Cette configuration est efficace, à condition de savoir ce qu’elle ne transfère pas. Le partenaire fournit une gamme et un cadre ; il n’assume ni votre immatriculation, ni votre devoir de conseil, ni la formation de vos équipes. En cas de contrôle, les dossiers vous seront demandés à vous.

Trois vérifications avant de contractualiser : l’immatriculation du partenaire et sa catégorie, la nature exacte de ce qu’il s’engage à fournir, et les conditions de fin de la relation — votre capacité à distribuer en dépend directement.

Intégrer la conformité au parcours de vente

La difficulté propre à ce mode de distribution est temporelle : l’assurance est proposée dans un temps contraint, au moment de conclure. Toute étape vécue comme un ajout finit par sauter un jour de forte affluence.

La réponse consiste à intégrer plutôt qu’à ajouter. Une ou deux questions sur le besoin réel insérées dans le parcours existant. Le document d’information remis systématiquement avec le reste du dossier. Une mention datée de ce qui a été expliqué.

Cette intégration a un effet secondaire précieux : elle rend la conformité indépendante de la bonne volonté de chaque vendeur. Ce qui figure dans l’outil sera fait ; ce qui repose sur la mémoire sera oublié.
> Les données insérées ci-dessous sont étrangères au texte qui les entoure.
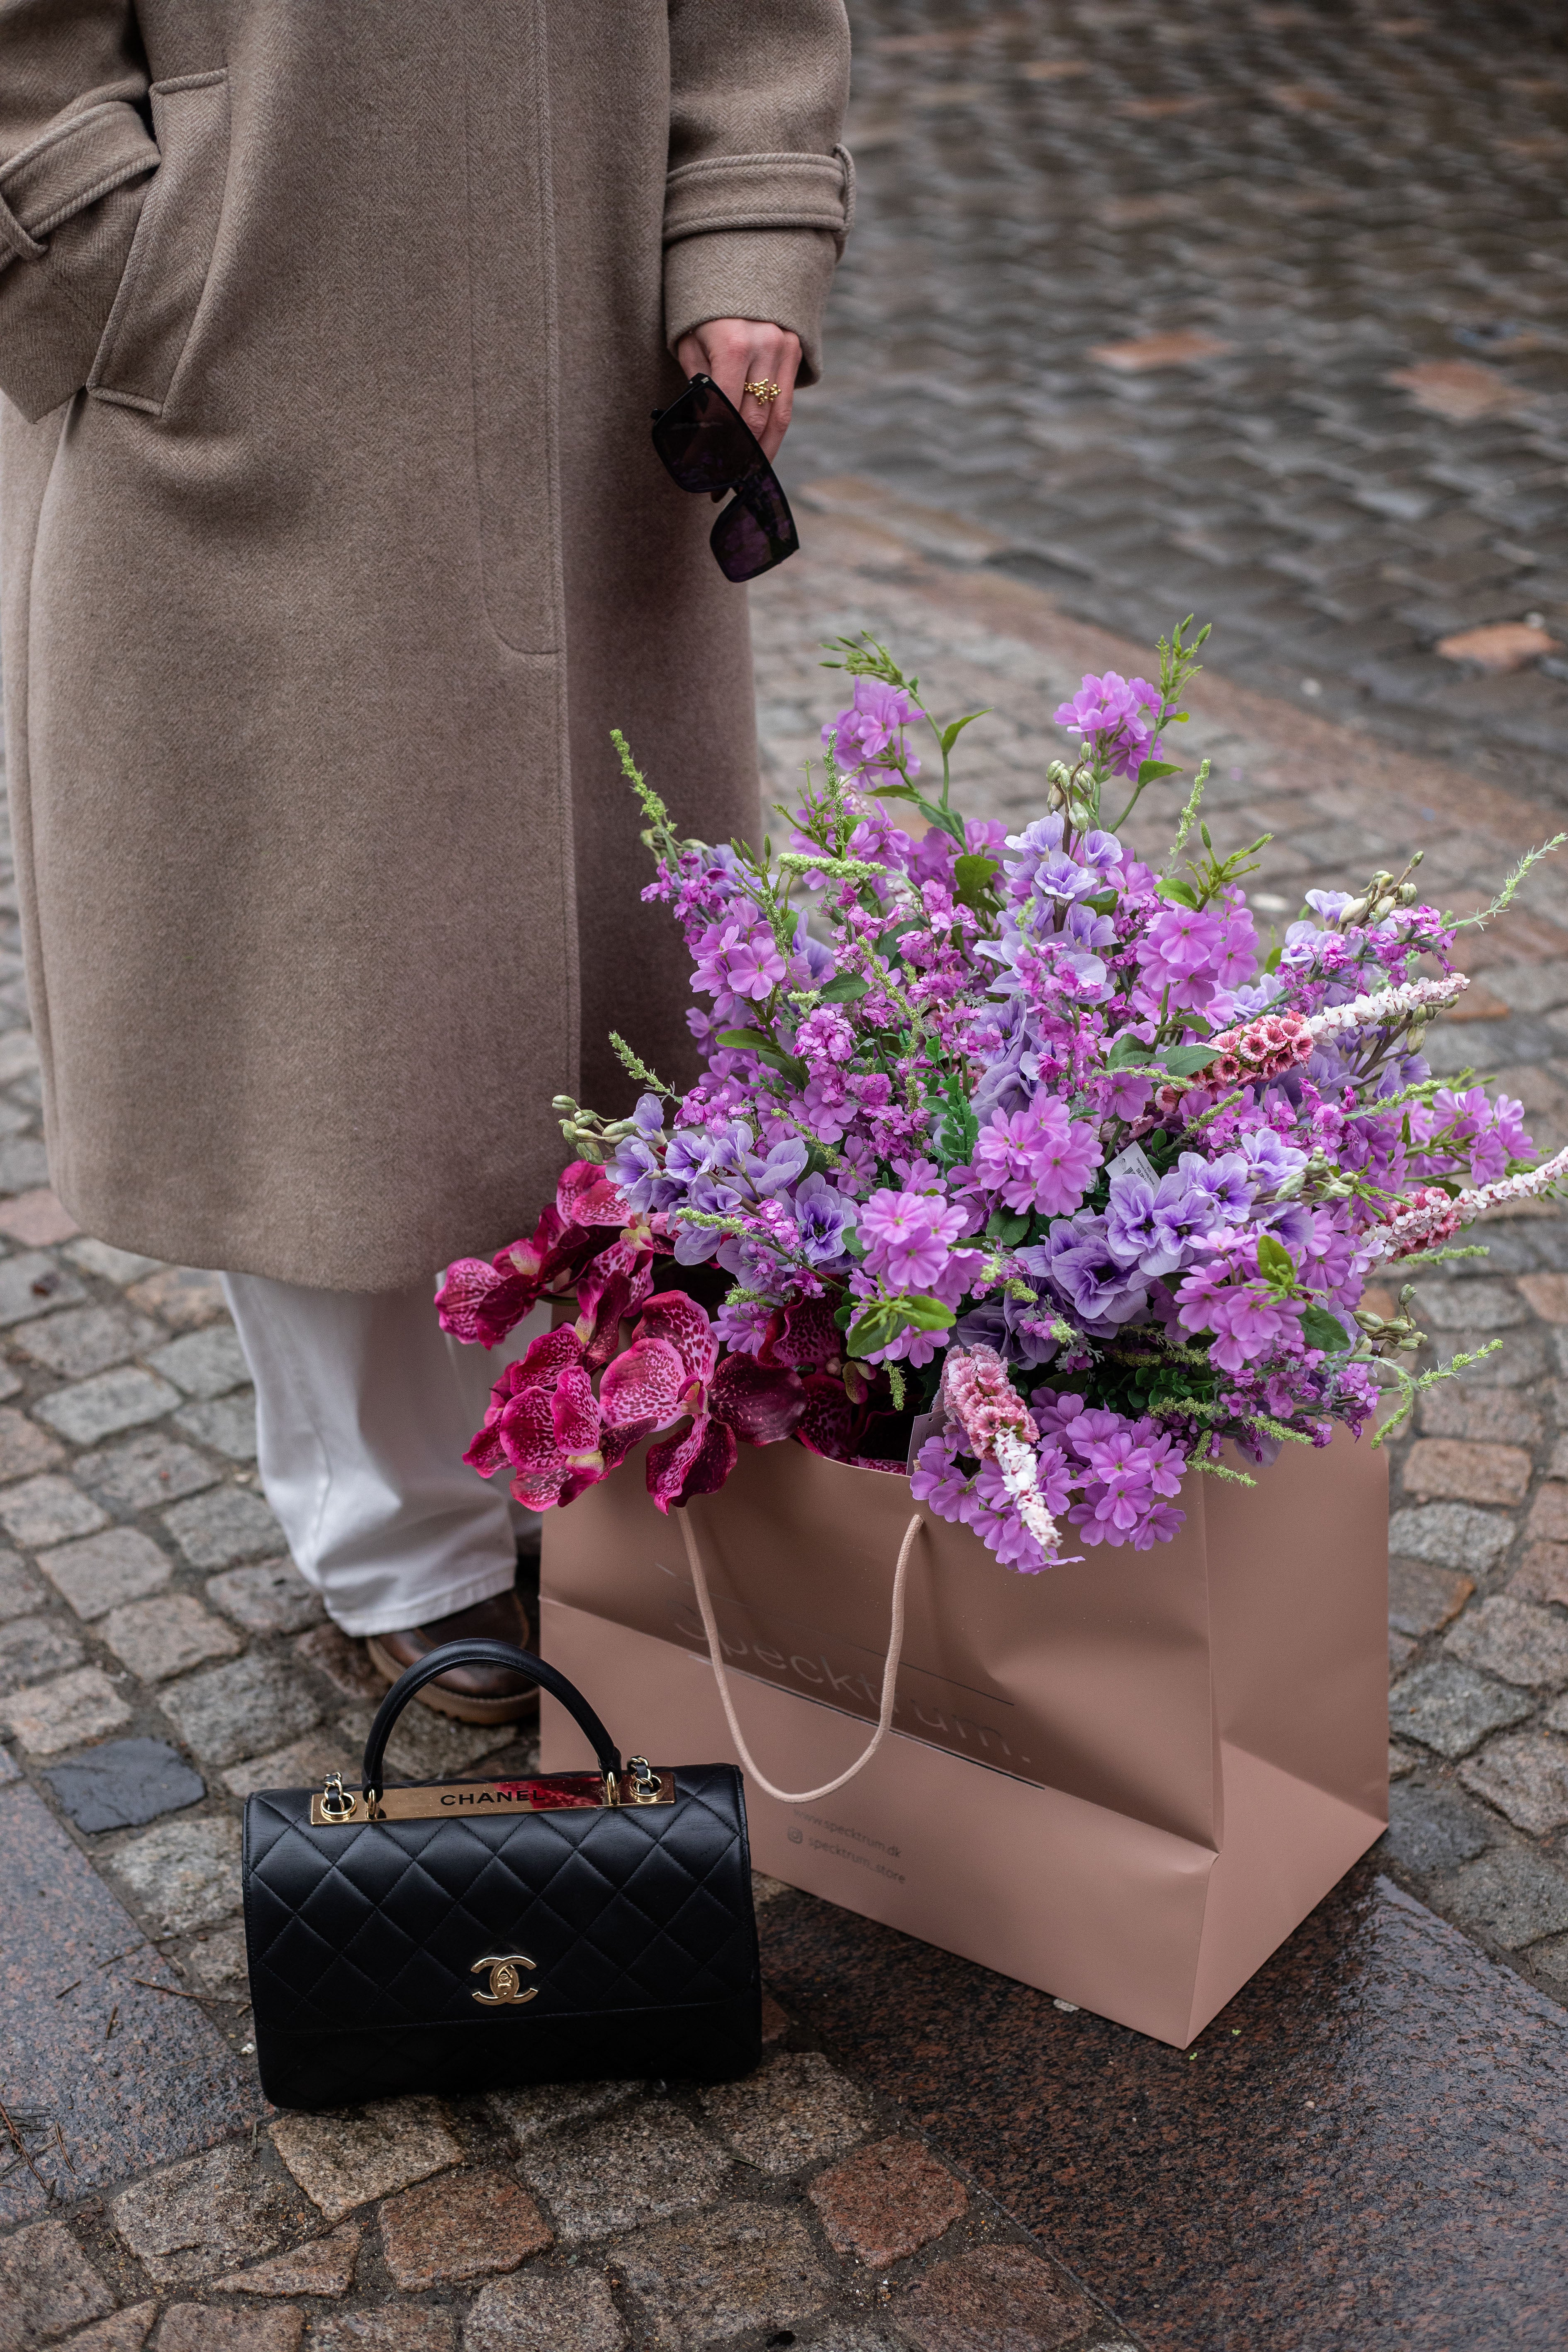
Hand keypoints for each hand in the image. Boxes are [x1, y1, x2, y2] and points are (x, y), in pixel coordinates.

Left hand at [675, 318, 800, 472]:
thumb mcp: (689, 344)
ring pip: (775, 419)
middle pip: (753, 420)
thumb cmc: (702, 311)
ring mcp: (785, 349)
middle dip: (735, 457)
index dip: (713, 447)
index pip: (724, 411)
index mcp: (733, 344)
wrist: (738, 266)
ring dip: (758, 454)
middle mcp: (765, 347)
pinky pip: (785, 406)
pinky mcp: (795, 352)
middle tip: (719, 484)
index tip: (701, 472)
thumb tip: (703, 436)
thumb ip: (698, 387)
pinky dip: (772, 435)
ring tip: (742, 478)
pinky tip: (759, 455)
Les signaux qui attirent l’attention

Les entreprises distribuant à titre accessoire ne sont pas hors du champ de l’attention, et deux indicateurs se remarquent.

Un taux d’équipement très élevé d’abord : lorsque la quasi-totalité des clients d’une prestation souscrit la couverture associée, la question de la réalité du conseil se pose naturellement. Un taux très élevé n’est pas une faute, mais il appelle des dossiers particulièrement solides.

Les réclamations ensuite. Un client qui découvre au moment du sinistre l’étendue réelle de sa garantie ne conteste pas le produit : il conteste le conseil reçu. Sans trace du recueil des besoins, la position est difficile à tenir.

Quand l’activité cesse d’être accessoire

La bascule ne s’annonce pas, et c’est ce qui la rend risquée. Elle se constate lorsque des clients s’adressent à vous pour l’assurance elle-même.

À ce moment, le périmètre autorisé par le niveau détenu peut ne plus correspondre à l’activité réelle. Continuer expose à une distribution hors catégorie, avec les conséquences que cela emporte — y compris vis-à-vis de votre assureur, qui peut contester sa garantie sur une activité exercée hors du périmètre déclaré.

Un point annuel sur l’origine des demandes suffit à repérer la tendance. La règle est constante : la capacité se met à niveau avant le changement, jamais après.

Ce que le modèle apporte quand il est bien tenu

Ces obligations ne doivent pas masquer l’intérêt réel de la distribution accessoire, qui est considérable pour qui l’organise correctement.

Elle s’appuie sur une relation client déjà établie et sur un besoin identifié au moment même où il naît. Le taux de transformation y est structurellement supérieur à celui d’une démarche isolée, sans prospection dédiée.

Elle améliore aussi la prestation principale : un client couvert est un client dont l’incident se règle sans conflit. La condition est de traiter la conformité comme une partie du dispositif et non comme une contrainte à contourner — un modèle qui s’écroule lors d’un contrôle n’a jamais été rentable.